Assigned task: Put the records into a Markdown table with the columns "No." and "Text," starting at the first line of the records and ending at the line that contains "What is the ratio", both included. Number each line in the No. column, place the line itself in the Text column, and leave out blank lines.

Content starts

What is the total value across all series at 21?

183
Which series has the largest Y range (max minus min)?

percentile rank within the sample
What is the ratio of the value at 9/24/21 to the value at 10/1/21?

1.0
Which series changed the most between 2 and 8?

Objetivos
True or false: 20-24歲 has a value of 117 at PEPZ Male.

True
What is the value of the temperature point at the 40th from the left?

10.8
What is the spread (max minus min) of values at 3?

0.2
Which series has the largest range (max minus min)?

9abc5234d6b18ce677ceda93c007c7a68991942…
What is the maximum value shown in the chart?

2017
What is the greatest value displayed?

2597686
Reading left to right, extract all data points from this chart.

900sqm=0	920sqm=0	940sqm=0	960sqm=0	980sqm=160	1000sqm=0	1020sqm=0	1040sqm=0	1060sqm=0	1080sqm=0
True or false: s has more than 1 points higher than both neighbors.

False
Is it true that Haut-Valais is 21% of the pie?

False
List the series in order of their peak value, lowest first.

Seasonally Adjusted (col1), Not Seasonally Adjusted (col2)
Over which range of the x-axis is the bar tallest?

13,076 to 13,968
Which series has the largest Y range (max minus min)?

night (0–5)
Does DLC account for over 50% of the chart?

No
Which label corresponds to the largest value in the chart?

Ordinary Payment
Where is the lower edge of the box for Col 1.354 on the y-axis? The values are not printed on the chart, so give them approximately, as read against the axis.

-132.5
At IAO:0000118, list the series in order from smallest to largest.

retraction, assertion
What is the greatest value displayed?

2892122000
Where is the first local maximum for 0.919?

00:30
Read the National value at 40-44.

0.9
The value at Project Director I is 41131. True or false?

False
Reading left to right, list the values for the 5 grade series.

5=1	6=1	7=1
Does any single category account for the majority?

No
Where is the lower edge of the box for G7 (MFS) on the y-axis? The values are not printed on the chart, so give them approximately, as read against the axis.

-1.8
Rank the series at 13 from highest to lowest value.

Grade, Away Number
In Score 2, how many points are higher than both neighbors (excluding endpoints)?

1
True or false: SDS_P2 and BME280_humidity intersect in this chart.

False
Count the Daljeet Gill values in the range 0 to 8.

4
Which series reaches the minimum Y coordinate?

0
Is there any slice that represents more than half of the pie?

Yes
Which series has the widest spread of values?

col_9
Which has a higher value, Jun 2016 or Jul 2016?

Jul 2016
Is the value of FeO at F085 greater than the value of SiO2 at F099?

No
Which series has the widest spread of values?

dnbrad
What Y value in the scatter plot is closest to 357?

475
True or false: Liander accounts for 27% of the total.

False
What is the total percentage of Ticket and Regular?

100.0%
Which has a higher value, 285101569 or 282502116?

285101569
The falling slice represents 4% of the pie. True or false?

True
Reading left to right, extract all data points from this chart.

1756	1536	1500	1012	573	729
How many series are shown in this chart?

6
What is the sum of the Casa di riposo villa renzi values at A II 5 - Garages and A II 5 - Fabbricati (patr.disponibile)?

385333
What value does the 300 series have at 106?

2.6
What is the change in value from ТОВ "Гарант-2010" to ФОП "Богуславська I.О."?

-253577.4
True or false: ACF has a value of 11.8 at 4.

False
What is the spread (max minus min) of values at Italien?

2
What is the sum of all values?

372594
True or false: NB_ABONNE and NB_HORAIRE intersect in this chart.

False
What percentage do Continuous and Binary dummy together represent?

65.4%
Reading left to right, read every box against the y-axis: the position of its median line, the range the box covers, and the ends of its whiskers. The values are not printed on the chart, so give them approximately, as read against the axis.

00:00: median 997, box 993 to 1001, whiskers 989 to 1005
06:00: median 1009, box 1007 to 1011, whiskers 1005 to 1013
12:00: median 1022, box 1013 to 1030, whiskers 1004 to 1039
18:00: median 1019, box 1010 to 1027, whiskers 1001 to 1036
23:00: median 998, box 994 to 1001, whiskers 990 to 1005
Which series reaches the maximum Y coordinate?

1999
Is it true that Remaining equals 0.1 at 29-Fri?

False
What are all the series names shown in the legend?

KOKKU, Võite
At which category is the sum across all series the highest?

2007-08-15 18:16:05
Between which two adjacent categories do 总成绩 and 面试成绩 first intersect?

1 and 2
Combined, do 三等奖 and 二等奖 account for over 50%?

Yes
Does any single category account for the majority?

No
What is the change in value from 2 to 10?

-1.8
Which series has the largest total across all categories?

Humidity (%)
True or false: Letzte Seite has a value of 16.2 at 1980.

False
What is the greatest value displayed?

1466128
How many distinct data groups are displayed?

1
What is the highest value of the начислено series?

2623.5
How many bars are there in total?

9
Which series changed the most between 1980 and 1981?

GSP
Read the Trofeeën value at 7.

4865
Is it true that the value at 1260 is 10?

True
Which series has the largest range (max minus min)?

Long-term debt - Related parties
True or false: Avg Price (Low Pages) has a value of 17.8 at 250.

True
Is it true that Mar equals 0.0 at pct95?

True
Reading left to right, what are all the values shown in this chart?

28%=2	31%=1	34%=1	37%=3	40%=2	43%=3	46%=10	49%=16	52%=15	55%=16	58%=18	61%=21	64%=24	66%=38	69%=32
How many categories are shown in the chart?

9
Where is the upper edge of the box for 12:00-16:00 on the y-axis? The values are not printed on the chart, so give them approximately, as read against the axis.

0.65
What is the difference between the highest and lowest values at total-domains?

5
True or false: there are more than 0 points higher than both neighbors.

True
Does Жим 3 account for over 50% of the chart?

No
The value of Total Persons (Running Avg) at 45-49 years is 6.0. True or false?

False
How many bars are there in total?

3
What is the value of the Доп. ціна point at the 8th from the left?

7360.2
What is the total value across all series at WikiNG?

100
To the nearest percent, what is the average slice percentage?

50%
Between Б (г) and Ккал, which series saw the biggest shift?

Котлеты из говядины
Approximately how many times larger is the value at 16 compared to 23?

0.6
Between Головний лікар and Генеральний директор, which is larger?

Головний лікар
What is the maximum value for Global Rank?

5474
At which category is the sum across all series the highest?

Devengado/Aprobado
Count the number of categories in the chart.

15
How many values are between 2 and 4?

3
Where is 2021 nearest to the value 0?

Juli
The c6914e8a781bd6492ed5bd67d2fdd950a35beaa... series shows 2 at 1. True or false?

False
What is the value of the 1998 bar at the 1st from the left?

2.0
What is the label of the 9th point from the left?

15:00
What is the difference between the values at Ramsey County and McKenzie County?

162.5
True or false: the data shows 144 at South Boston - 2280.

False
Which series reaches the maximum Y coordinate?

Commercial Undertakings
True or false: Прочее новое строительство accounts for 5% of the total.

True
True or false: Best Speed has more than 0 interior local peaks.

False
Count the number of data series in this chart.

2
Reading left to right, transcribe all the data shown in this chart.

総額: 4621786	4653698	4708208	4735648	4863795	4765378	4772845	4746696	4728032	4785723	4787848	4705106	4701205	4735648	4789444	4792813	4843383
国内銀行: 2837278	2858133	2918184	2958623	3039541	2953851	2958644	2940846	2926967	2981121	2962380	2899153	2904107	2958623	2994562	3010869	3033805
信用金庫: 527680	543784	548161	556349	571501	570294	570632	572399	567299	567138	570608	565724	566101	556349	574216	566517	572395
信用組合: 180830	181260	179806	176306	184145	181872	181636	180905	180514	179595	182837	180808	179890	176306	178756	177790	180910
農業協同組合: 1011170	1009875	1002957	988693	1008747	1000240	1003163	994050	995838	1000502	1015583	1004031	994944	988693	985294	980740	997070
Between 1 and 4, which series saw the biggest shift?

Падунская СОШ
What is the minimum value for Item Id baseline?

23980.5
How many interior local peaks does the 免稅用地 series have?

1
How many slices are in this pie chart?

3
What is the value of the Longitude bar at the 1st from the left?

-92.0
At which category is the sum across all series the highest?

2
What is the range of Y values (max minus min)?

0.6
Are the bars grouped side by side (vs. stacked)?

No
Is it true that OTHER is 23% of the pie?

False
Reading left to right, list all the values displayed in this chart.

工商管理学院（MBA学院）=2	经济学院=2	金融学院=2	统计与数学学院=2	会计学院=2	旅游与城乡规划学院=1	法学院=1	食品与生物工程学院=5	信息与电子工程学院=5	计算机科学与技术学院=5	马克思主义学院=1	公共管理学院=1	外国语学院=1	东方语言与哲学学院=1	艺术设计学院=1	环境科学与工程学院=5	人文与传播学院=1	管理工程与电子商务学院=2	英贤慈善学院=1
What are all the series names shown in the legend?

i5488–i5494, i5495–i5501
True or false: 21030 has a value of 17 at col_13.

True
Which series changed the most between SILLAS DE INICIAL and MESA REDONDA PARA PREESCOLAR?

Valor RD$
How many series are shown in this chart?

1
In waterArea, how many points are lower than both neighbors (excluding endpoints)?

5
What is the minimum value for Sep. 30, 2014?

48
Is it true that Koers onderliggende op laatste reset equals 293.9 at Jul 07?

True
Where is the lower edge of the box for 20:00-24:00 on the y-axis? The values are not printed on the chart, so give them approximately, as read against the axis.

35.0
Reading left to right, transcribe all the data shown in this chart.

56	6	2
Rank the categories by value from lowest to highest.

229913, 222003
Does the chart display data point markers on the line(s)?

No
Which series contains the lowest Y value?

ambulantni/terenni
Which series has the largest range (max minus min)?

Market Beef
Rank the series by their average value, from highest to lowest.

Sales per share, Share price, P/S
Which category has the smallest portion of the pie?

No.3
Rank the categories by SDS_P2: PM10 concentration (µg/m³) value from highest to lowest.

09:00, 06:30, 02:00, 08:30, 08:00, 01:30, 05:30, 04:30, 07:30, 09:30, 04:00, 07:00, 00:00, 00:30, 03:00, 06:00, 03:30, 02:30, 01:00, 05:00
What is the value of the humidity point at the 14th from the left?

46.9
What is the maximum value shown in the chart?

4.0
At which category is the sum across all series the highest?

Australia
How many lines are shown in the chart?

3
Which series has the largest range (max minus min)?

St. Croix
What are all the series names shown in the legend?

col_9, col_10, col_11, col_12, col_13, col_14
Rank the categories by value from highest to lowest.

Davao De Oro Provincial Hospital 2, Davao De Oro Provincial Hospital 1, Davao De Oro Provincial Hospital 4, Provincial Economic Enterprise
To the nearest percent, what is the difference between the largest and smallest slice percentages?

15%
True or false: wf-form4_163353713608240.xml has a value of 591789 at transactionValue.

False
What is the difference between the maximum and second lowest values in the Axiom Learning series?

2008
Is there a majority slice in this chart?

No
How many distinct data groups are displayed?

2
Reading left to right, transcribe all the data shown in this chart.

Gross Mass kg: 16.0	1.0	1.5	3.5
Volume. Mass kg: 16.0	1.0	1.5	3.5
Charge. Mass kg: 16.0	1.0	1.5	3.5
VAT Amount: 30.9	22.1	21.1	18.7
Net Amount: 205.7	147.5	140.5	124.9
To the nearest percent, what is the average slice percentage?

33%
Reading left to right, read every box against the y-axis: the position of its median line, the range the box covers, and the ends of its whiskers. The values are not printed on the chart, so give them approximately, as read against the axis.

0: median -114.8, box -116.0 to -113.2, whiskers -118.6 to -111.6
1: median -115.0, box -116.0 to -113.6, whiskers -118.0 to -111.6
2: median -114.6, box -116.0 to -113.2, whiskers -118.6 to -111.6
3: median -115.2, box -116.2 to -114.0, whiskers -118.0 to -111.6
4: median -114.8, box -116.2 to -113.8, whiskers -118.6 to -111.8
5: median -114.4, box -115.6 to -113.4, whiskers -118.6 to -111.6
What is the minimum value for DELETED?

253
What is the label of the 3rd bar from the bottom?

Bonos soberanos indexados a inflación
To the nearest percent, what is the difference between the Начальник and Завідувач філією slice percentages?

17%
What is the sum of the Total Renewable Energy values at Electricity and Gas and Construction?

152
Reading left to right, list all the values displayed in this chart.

Content ends

Answer to the problem:
| No. | Text |
|---|---|
| 1 | What is the total value across all series at 21? |
| 2 | 183 |
| 3 | Which series has the largest Y range (max minus min)? |
| 4 | percentile rank within the sample |
| 5 | What is the ratio of the value at 9/24/21 to the value at 10/1/21? |